------ INFORMATION SUPPLIED

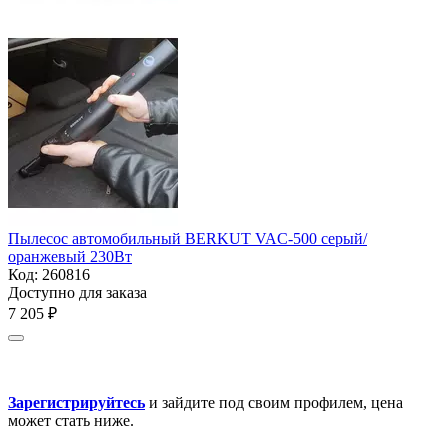
Пылесос автомобильный BERKUT VAC-500 серый/
оранжевый 230Вт
Код:
260816
Доступно для заказа
7 205
₽
Зарегистрируйтесь
и зайдите под своим профилем, цена
может стать ниже.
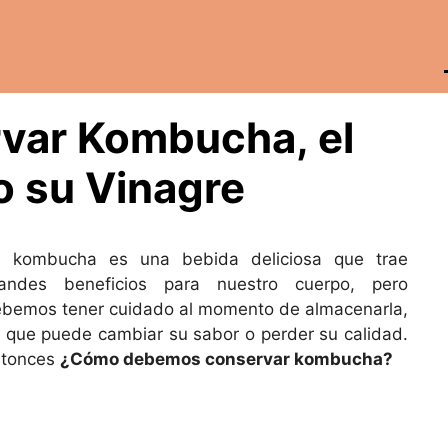
var Kombucha, el
 su Vinagre
a kombucha es una bebida deliciosa que trae
randes beneficios para nuestro cuerpo, pero
bemos tener cuidado al momento de almacenarla,
 que puede cambiar su sabor o perder su calidad.
ntonces
¿Cómo debemos conservar kombucha?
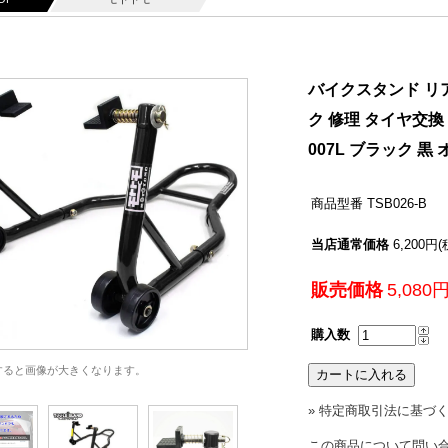
バイクスタンド リ
ク 修理 タイヤ交換
007L ブラック 
商品型番
TSB026-B
当店通常価格
6,200円
販売価格
5,080
購入数
すると画像が大きくなります。
» 特定商取引法に基づく
この商品について問い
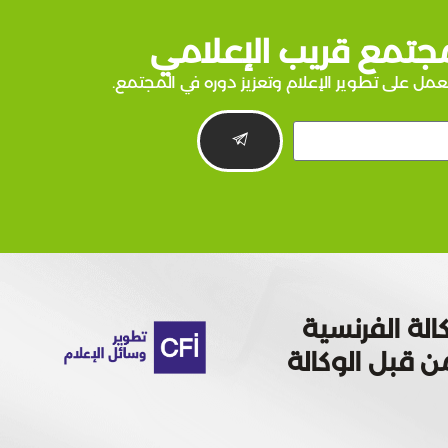
جتمع قريب الإعلامي
عمل على تطوير الإعلام وتعزيز دوره في المجتمع.
الة الفرنسية
 تمويله من قبل الوكالة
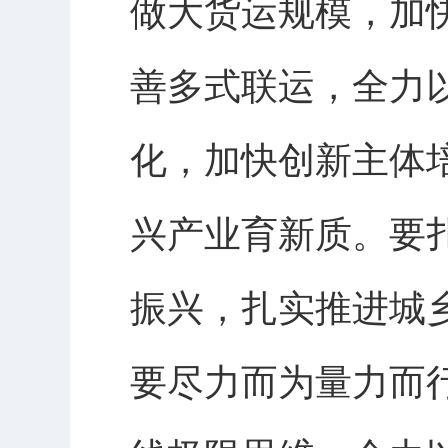
做大货运规模，加
善多式联运，全力
化，加快创新主体
兴产业育新质。要
振兴，扎实推进城
要尽力而为量力而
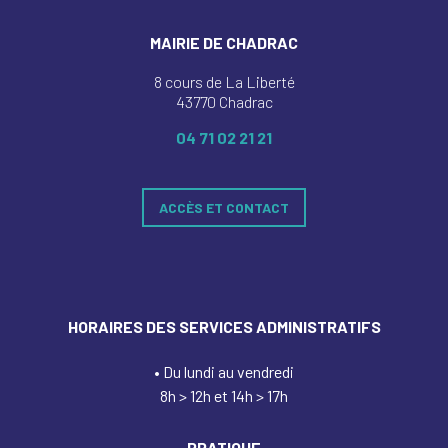
MAIRIE DE CHADRAC
8 cours de La Liberté
43770 Chadrac
04 71 02 21 21
ACCÈS ET CONTACT
HORAIRES DES SERVICES ADMINISTRATIFS
• Du lundi au vendredi
8h > 12h et 14h > 17h
PRATIQUE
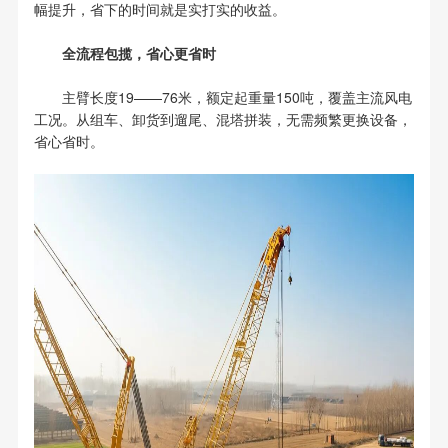
幅提升，省下的时间就是实打实的收益。
全流程包揽，省心更省时
主臂长度19——76米，额定起重量150吨，覆盖主流风电
工况。从组车、卸货到遛尾、混塔拼装，无需频繁更换设备，
省心省时。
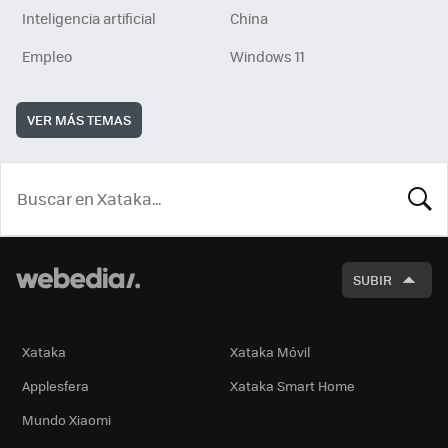
Inteligencia artificial
China
Empleo
Windows 11
VER MÁS TEMAS
BUSCA
SUBIR
Xataka
Xataka Móvil
Applesfera
Xataka Smart Home
Mundo Xiaomi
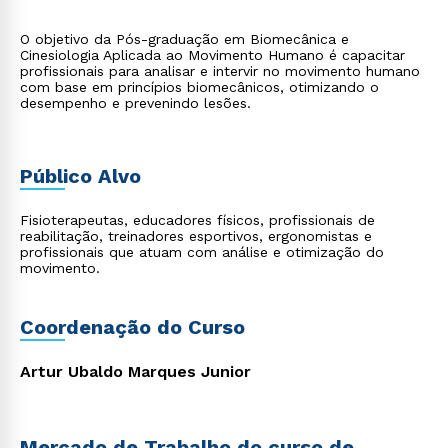
O objetivo da Pós-graduação em Biomecânica e
Cinesiologia Aplicada ao Movimento Humano é capacitar
profissionais para analisar e intervir no movimento humano
com base em princípios biomecânicos, otimizando o
desempenho e prevenindo lesões.
Público Alvo
Fisioterapeutas, educadores físicos, profissionais de
reabilitação, treinadores esportivos, ergonomistas e
profissionais que atuam com análise e otimização do
movimento.
Coordenação do Curso
Artur Ubaldo Marques Junior
Mercado de Trabalho do curso de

------------

> [ASSIGNED TASK]
Count the lines in the listing above that contain the string "profissionais", treating uppercase and lowercase letters as different. Give only the number.

> [RESULT OF THE TASK]
3